Records from a data source:
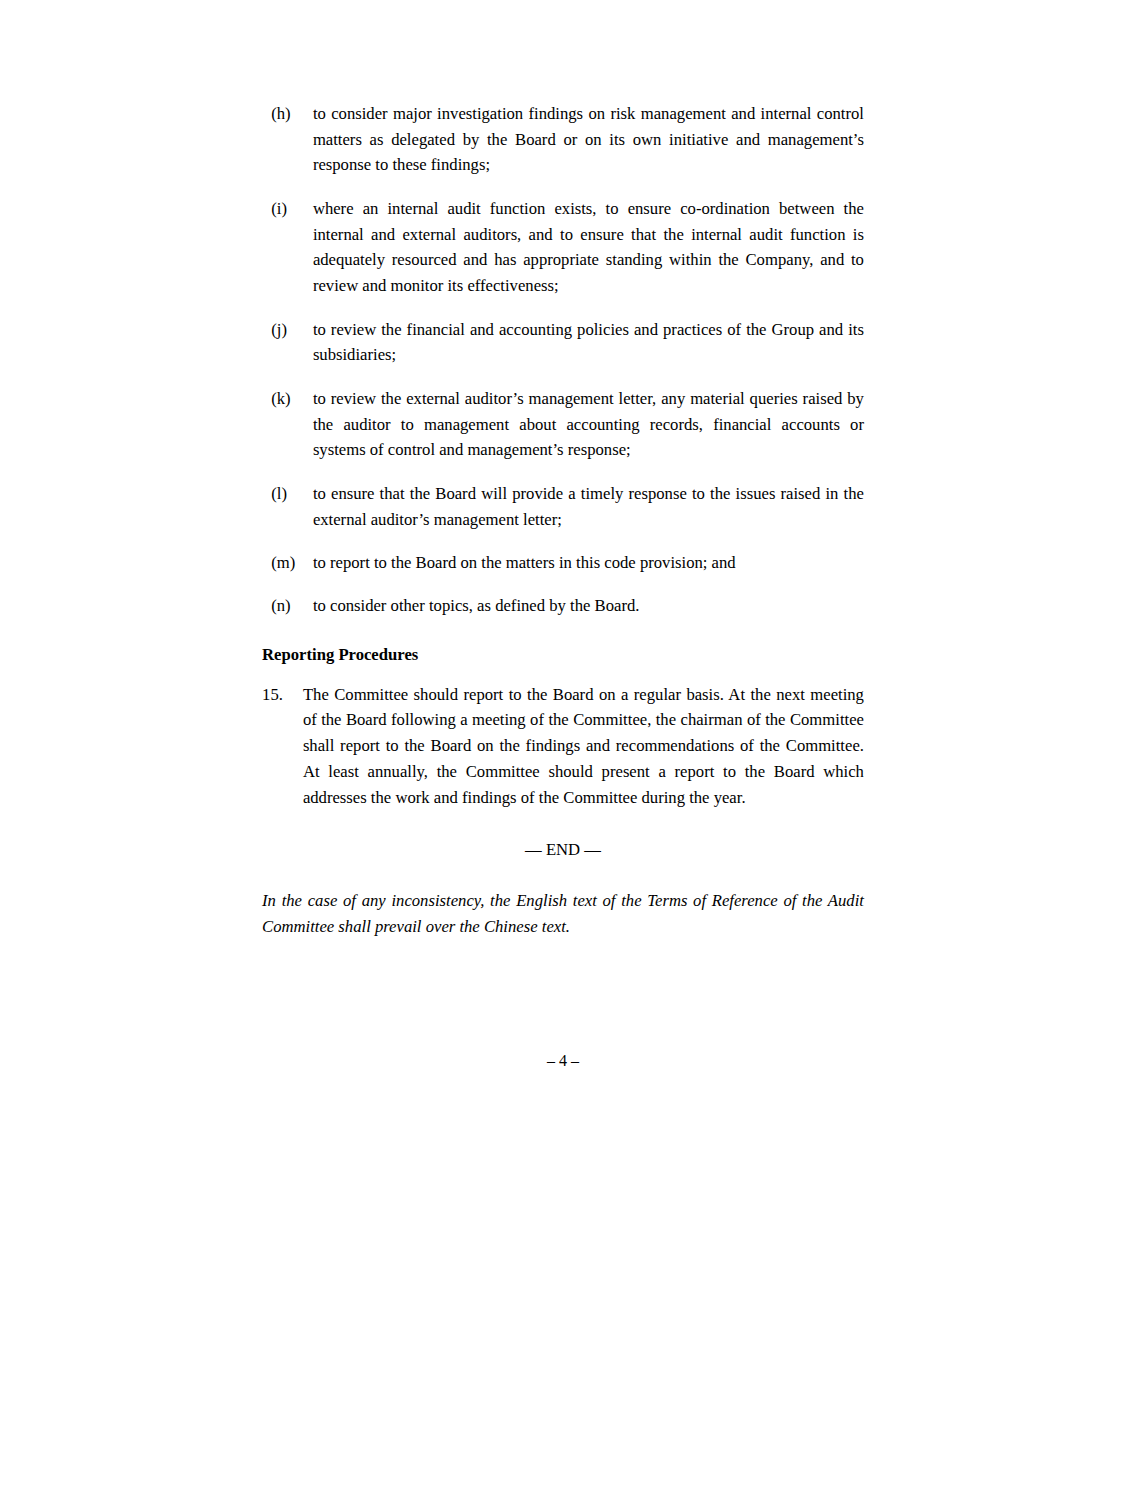(h) to consider major investigation findings on risk management and internal control matters as delegated by the Board or on its own initiative and management’s response to these findings;
(i) where an internal audit function exists, to ensure co-ordination between the internal and external auditors, and to ensure that the internal audit function is adequately resourced and has appropriate standing within the Company, and to review and monitor its effectiveness;
(j) to review the financial and accounting policies and practices of the Group and its subsidiaries;
(k) to review the external auditor’s management letter, any material queries raised by the auditor to management about accounting records, financial accounts or systems of control and management’s response;
(l) to ensure that the Board will provide a timely response to the issues raised in the external auditor’s management letter;
(m) to report to the Board on the matters in this code provision; and
(n) to consider other topics, as defined by the Board.
Reporting Procedures
15. The Committee should report to the Board on a regular basis. At the next meeting of the Board following a meeting of the Committee, the chairman of the Committee shall report to the Board on the findings and recommendations of the Committee. At least annually, the Committee should present a report to the Board which addresses the work and findings of the Committee during the year.
— END —
In the case of any inconsistency, the English text of the Terms of Reference of the Audit Committee shall prevail over the Chinese text.
– 4 –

**YOUR OBJECTIVE:** Print every entry exactly as written, without the pictures.

**TASK SOLUTION:**
(h) to consider major investigation findings on risk management and internal control matters as delegated by the Board or on its own initiative and management’s response to these findings;
(i) where an internal audit function exists, to ensure co-ordination between the internal and external auditors, and to ensure that the internal audit function is adequately resourced and has appropriate standing within the Company, and to review and monitor its effectiveness;
(j) to review the financial and accounting policies and practices of the Group and its subsidiaries;
(k) to review the external auditor’s management letter, any material queries raised by the auditor to management about accounting records, financial accounts or systems of control and management’s response;
(l) to ensure that the Board will provide a timely response to the issues raised in the external auditor’s management letter;
(m) to report to the Board on the matters in this code provision; and
(n) to consider other topics, as defined by the Board.
Reporting Procedures
15. The Committee should report to the Board on a regular basis. At the next meeting of the Board following a meeting of the Committee, the chairman of the Committee shall report to the Board on the findings and recommendations of the Committee. At least annually, the Committee should present a report to the Board which addresses the work and findings of the Committee during the year.
— END —
In the case of any inconsistency, the English text of the Terms of Reference of the Audit Committee shall prevail over the Chinese text.
– 4 –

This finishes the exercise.